Exhibit (10)(g)(6)

                                 AMENDMENT NO. 4
                                     TO THE
                                HUNT CORPORATION
                      SUPPLEMENTAL EXECUTIVE BENEFITS PLAN

               (As Amended and Restated Effective January 1, 1997)


            WHEREAS, Hunt Corporation (the "Company") maintains the Hunt
Corporation Supplemental Executive Benefits Plan (the "Plan"); and

            WHEREAS, the Company most recently amended and restated the Plan
effective January 1, 1997, and has subsequently further amended the Plan from
time to time; and

            WHEREAS, the Company desires to amend the Plan in order to provide
for full vesting in certain benefits after five Years of Vesting Service;

            NOW, THEREFORE, effective October 1, 2001, with respect to any
Participant who is in the active employ of a Participating Company on or after
such date, the Plan is hereby amended as follows:

            1.  Section 2.30 of the Plan is amended to read as follows:

                  2.30 Early Retirement Date: The first day of any month
                  coincident with, or immediately following, the earlier of:

                           (a)      The Participant's 55th birthday, provided he
                                    or she has completed 10 or more Years of
                                    Vesting Service with a Participating Company
                                    on such date; or

                           (b)      The Participant's 52nd birthday, provided he
                                    or she has completed 20 or more Years of
                                    Vesting Service with a Participating Company
                                    on such date,

                  and further provided, in either case, that he or she has not
                  reached his or her Normal Retirement Date.

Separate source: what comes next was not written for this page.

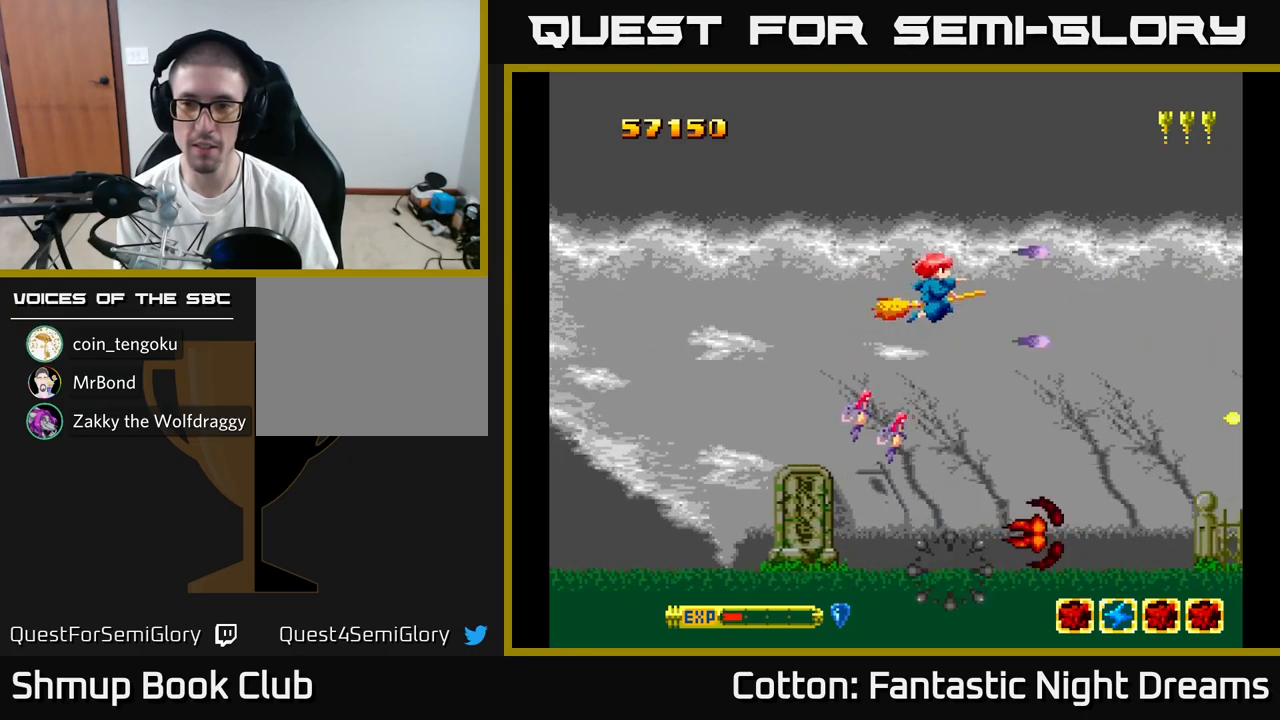
{"buttons": ["B", "Y", "DPAD_DOWN"], "right_stick": "center", "events": [[267, "DPAD_UP", "up"], [350, "DPAD_DOWN", "down"]]}
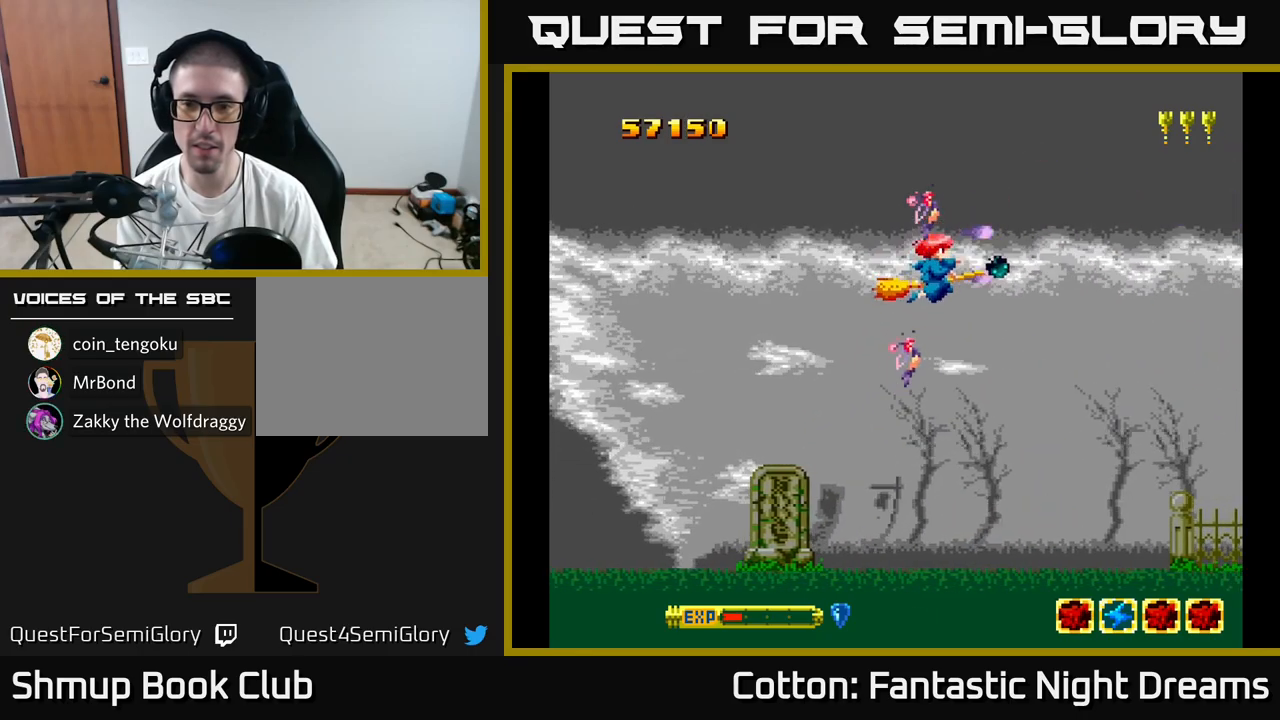
{"buttons": ["B", "Y", "DPAD_DOWN"], "right_stick": "center", "events": []}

            2.  Section 4.6 of the Plan is amended to read as follows:

                      4.6 Separation: An Executive Officer Participant shall be
                      fully vested in his or her Accrued Benefit under the Plan
                      when he or she completes five Years of Vesting Service.
                      Except as otherwise provided in the Plan, such Executive
                      Officer Participant shall have no vested interest in
                      benefits under this Article IV until her or she completes
                      five Years of Vesting Service. Any Executive Officer
                      Participant who separates from the service of a
                      Participating Company (other than for purposes of
                      transferring to another Participating Company) after he or
                      she has completed five Years of Vesting Service but before
                      his or her Normal Retirement Date shall be entitled to a
                      deferred pension commencing at the date which would have
                      been his or her Normal Retirement Date. An Executive
                      Officer Participant who separates from service after he or
                      she has completed ten Years of Vesting Service may instead
                      irrevocably elect, on the Appropriate Form filed with the
                      Committee, no later than the later of:

                           (a)      30 days prior to his or her termination of
                                    employment with the Participating Companies;
                                    or



                           (b)      30 days prior to the beginning of his or her
                                    taxable year in which occurs his or her
                                    Annuity Starting Date,

to have payment commence on a date specified by him or her in such election
which date must be:

                                    (1)      after the date he or she terminates
                                             employment with the Participating
                                             Companies;

                                    (2)      no earlier than the first day of
                                             his or her taxable year following
                                             the date of his or her election;

                                    (3)      no earlier than the date on which
                                             he or she attains age 55; and

                                    (4)      prior to the date which would have
                                             been his or her Normal Retirement
                                             Date.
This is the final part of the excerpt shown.